Thanks to all of your contributions, Workshop Wednesday has been a success. We’re going to continue on with it for as long as we have entries and the energy to comment on them. If you haven’t yet submitted but are still interested, don’t be afraid to participate as per the guidelines in our original post.
For anyone wanting to comment, we ask that you comment in a polite and respectful manner, and we ask that you be as constructive as possible. If you can be useful to the brave souls who submitted their query and comment on the query, that’s great. Please keep any anonymous tirades on publishing or other snarky comments to yourself. This is and should remain an open and safe forum for people to put themselves and their queries out there so that everyone can learn. I’m leaving comments open and open to anonymous posters, as I always have; don’t make me feel the need to change that policy.
And for those who have never “met” Query Shark, get over there and do that. She’s the originator of the query critique, the queen, if you will.
Dear Ms Faust
Every 100 years there comes upon this planet a writer whose work enlightens that generation and those that will follow. Until that person arrives you’ll have to make do with me.
While I did chuckle a bit at your opening line I wonder if the self-defeating tone might hurt you in the end? It didn’t bother me, but I’m not sure other agents wouldn’t have a different reaction.
Mae Clarke is a nineteen year old girl who’s been alive for six months after being created in a test tube having been brought up by robots and an insane non-scientist. Her mother, Carla Neill, is on the starship Dravid (currently patrolling the Colonial side of the Zone), trying to avoid everyone and who everyone tries to avoid. Her father, Alan Radford, is passing the rest of his life on early twenty-first century Earth hoping that he won’t be kidnapped and sent into the future again.
I’m having some trouble following this. Your first sentence was one I had to read twice and I guess the introduction, this entire paragraph, doesn’t grab me. Nothing about this feels particularly riveting or different.
All three are destined to meet (there wouldn’t be a novel in it if they didn’t) at least that’s what Harold, the insane non-scientist obsessed with his and their destiny, thinks is their destiny. Aided, abetted and obstructed in his plans are two robots, a seven foot reptilian doctor, the commander of the Dravid and a dictatorial Dagon who is determined to resurrect her military career by breaking as many rules as she can without her rusting brick of a ship falling apart.

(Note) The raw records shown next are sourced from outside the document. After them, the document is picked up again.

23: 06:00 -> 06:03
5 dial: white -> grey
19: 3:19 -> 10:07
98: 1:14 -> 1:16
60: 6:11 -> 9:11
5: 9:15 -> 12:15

I like how your humor comes through. I think that’s my favorite part of your query, your asides, however since I doubt you do that in the novel I’m not sure it’s going to be enough to make me want to request the book. I think part of the problem with this is that you’re so focused on trying to put the comedic elements into your query that I’m getting no sense of what the book is about or the story. When querying a humorous story the humor needs to come through in the showing of the story, not trying purposely to be funny.
A Stitch In Time is a Science Fiction comedy written by [redacted] (that’s me) and has some vague similarities to Blonde Bombshell by Tom Holt and the Space Captain Smith Trilogy by Toby Frost.
I have had two short stories published in failed ezines, two on failed websites and two non-fiction articles for succesful magazines as well as being a regular book/film/tv reviewer for the irregularly published SFF ezine Hub. I have three teenage boys, an old car, a rented flat and act out my fantasies for the Knebworth Amateur Theatrical Society twice a year, as well as being the author of this stunning query.
I think this is funny. Obviously I appreciate your humor, I only wish I could get it in the blurb of the book, without you trying to be so in-your-face about it.
I look forward to hearing from at your earliest convenience.